Despite women leading nearly one-third of Israeli FoodTech startups, they attract just 4% of total sector investment. Globally, the stat drops to 2.1%. It’s not a pipeline problem, it’s a power dynamic, and the imbalance is costing the sector some of its best ideas.


Source: Various - Top Left - Racheli Vizman - Dr. Tali Feldman Sivan - Maya Ashkenazi Otmazgin - Daphna Heffetz - Dr. Maya Sapir-Mir and Dr. Raya Liberman-Aloni


Take Racheli Vizman, co-founder of SavorEat, whose 3D-printed, plant-based meals are made to order, the kind of tech investors drool over. Or Maya Ashkenazi Otmazgin of MAOLAC, developing bioactive proteins inspired by breast milk to supercharge functional foods.

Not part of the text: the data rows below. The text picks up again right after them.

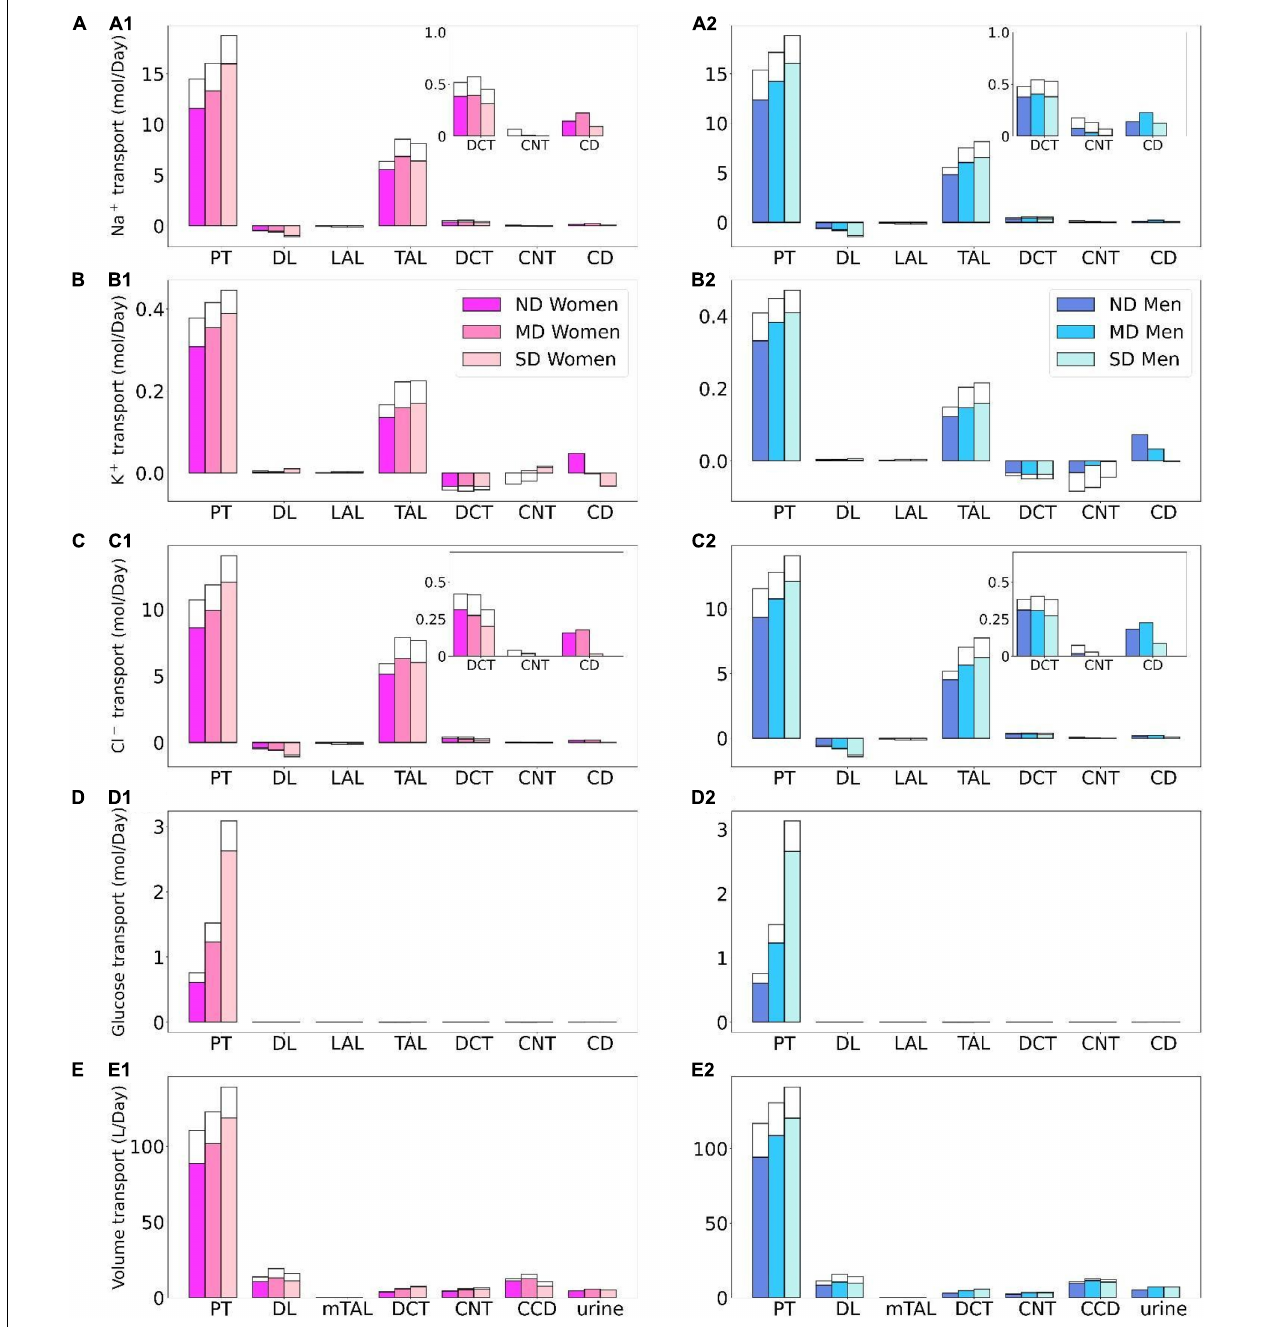
FIGURE 3 | Transport of Na + (A) , K + (B) , Cl – (C) , glucose (D) , and fluid (E) along individual nephron segments in women and men without ND, with MD, and with SD. Notations are analogous to Figure 2 . PT, proximal convoluted tubule and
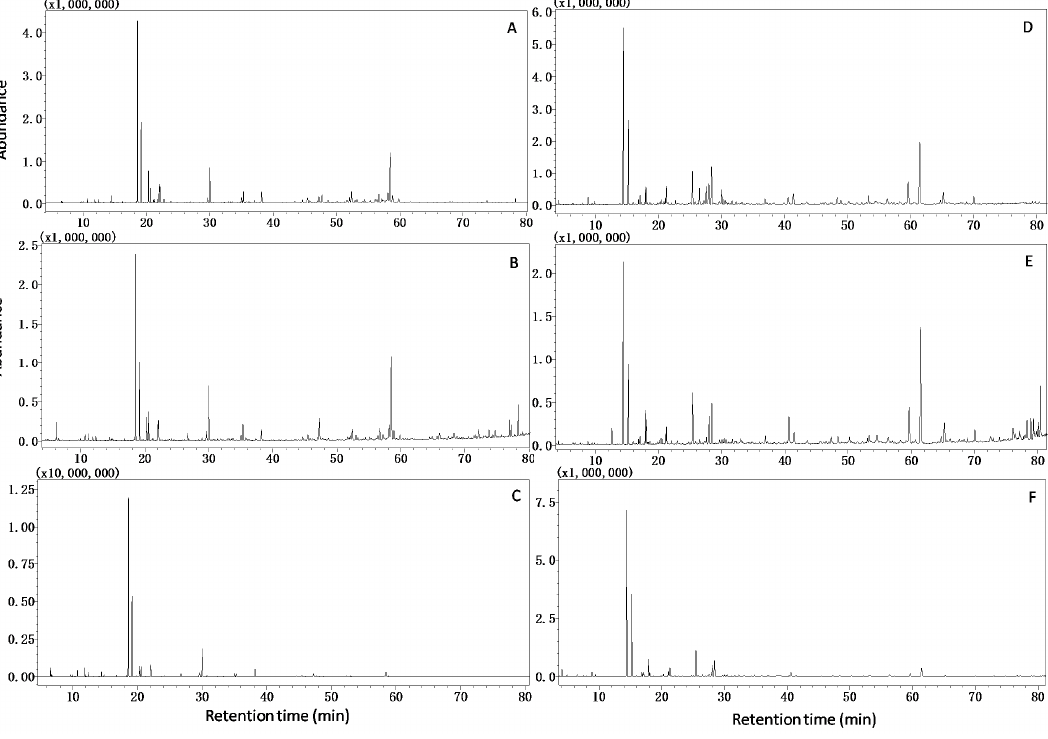
Figure 1. Typical GC-MS total ion current (TIC) chromatograms of Rxi-5MS (( A ) HD; ( B ) MAE; ( C ) HS) and HP-INNOWAX (( D ) HD; ( E ) MAE; ( F ) HS).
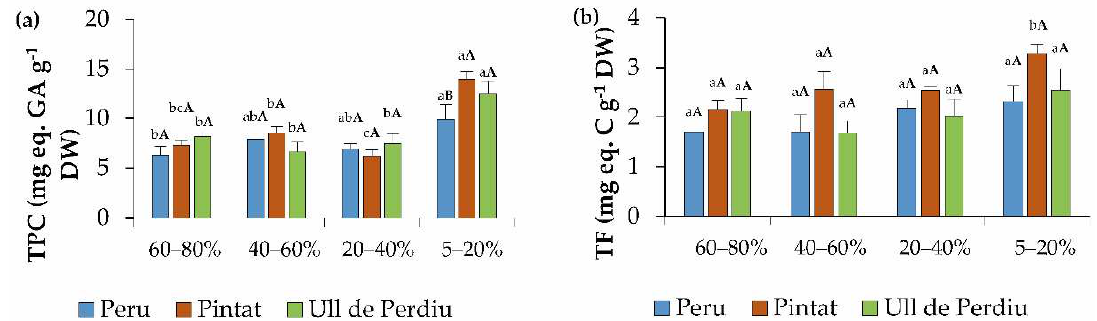
Figure 7. Leaf contents of total phenolic compounds (TPC) ( a ) and total flavonoids (TF) ( b ) in the three Phaseolus lunatus cultivars. Lowercase letters indicate significant differences within each cultivar and uppercase letters (in bold) between cultivars, but within treatments, according to Tukey’s test ( α = 0.05). p values according to one-way ANOVA.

Daphna Heffetz, leading Wanda Fish, is growing cultivated bluefin tuna without the ocean. It’s sustainable, scalable, and scientifically sound, just not, apparently, enough to break through the glass wallet. Meanwhile, Dr. Tali Feldman Sivan is reengineering plant-based meat at Meala FoodTech to ditch the industry’s over processed binders in favour of clean-label functionality.


And then there’s PoLoPo, led by Dr. Maya Sapir-Mir and Dr. Raya Liberman-Aloni, producing real egg and dairy proteins from genetically engineered potatoes. It’s high-tech molecular farming, with no barnyard in sight.


Still, the capital flows elsewhere.


That’s why the Modern Agriculture Foundation is calling for nominations for its Leading Women in Israeli FoodTech award to shine a spotlight where the funding often doesn’t.